[Start of Attachment]
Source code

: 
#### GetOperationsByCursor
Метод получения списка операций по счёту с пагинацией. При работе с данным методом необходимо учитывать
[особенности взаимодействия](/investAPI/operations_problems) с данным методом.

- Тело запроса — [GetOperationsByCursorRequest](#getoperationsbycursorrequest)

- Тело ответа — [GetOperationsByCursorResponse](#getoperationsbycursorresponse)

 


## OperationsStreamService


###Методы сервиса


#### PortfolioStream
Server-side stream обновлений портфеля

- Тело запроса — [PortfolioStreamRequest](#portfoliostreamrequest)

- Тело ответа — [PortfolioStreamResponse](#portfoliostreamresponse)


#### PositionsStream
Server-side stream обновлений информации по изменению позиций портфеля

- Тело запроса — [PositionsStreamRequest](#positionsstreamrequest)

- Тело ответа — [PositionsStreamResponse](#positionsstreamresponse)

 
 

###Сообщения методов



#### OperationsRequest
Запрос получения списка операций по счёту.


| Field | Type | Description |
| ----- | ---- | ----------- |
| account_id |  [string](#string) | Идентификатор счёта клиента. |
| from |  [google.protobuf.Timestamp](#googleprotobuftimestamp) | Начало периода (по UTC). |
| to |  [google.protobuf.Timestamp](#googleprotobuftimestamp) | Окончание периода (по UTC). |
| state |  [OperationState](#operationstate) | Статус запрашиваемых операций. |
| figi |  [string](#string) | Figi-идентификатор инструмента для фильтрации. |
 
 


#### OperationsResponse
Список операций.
[End of Attachment]
[Start of Attachment]
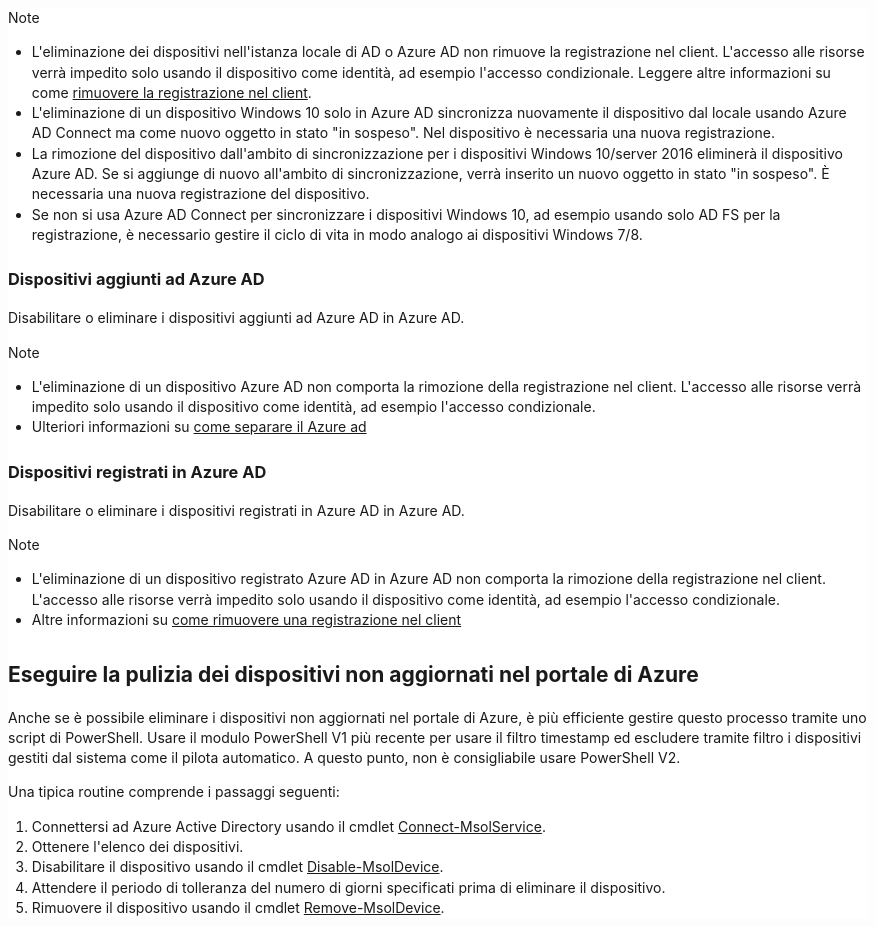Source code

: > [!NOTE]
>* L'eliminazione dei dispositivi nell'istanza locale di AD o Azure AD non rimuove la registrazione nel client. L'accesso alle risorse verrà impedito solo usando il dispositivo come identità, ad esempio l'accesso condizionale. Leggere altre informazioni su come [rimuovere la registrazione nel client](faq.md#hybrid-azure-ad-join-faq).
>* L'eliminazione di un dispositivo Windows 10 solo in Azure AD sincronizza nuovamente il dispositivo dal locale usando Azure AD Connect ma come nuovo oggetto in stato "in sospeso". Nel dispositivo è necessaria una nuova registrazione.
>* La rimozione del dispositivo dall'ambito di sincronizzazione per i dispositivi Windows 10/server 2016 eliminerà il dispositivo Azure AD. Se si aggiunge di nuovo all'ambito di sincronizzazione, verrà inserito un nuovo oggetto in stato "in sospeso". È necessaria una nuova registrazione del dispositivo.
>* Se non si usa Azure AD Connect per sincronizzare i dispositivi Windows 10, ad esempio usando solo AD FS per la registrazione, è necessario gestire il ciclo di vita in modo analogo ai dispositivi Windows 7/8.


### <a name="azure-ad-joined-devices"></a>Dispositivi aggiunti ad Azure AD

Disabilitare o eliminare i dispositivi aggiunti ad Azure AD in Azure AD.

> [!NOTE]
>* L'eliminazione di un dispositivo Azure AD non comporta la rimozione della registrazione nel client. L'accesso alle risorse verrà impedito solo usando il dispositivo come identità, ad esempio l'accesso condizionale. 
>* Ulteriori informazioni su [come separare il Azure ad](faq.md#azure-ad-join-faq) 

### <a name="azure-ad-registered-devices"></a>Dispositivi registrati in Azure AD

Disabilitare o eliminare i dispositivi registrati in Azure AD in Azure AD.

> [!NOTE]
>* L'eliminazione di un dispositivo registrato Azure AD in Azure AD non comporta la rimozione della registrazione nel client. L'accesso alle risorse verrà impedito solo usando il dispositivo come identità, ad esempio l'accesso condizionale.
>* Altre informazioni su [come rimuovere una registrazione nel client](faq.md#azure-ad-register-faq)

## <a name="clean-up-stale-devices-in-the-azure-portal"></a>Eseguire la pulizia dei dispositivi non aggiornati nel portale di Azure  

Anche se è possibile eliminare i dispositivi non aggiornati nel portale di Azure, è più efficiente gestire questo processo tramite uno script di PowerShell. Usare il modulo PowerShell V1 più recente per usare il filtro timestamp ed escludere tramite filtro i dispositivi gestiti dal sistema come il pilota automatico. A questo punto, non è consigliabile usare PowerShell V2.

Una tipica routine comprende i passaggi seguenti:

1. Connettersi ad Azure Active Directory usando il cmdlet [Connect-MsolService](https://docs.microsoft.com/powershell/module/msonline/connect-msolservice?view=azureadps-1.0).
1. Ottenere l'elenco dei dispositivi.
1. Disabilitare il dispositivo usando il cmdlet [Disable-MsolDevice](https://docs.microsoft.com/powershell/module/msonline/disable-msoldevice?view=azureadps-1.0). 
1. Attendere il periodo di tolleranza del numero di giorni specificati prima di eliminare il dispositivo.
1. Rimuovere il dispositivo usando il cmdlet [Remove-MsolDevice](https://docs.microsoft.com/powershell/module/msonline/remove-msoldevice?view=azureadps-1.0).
[End of Attachment]
WRITTEN TASK: In the listing above, locate the line containing "dei dispositivi non aggiornati nel portale di Azure" and the line containing "1. Ottenere l'elenco dei dispositivi.". Extract those two lines and every line between them, exactly as written, and only those.

REPLY:
## <a name="clean-up-stale-devices-in-the-azure-portal"></a>Eseguire la pulizia dei dispositivi non aggiornati nel portale di Azure  

Anche se è possibile eliminare i dispositivi non aggiornati nel portale di Azure, è più efficiente gestire questo processo tramite uno script di PowerShell. Usare il modulo PowerShell V1 più recente per usare il filtro timestamp ed escludere tramite filtro i dispositivi gestiti dal sistema come il pilota automatico. A questo punto, non è consigliabile usare PowerShell V2.

Una tipica routine comprende i passaggi seguenti:

1. Connettersi ad Azure Active Directory usando il cmdlet [Connect-MsolService](https://docs.microsoft.com/powershell/module/msonline/connect-msolservice?view=azureadps-1.0).
1. Ottenere l'elenco dei dispositivi.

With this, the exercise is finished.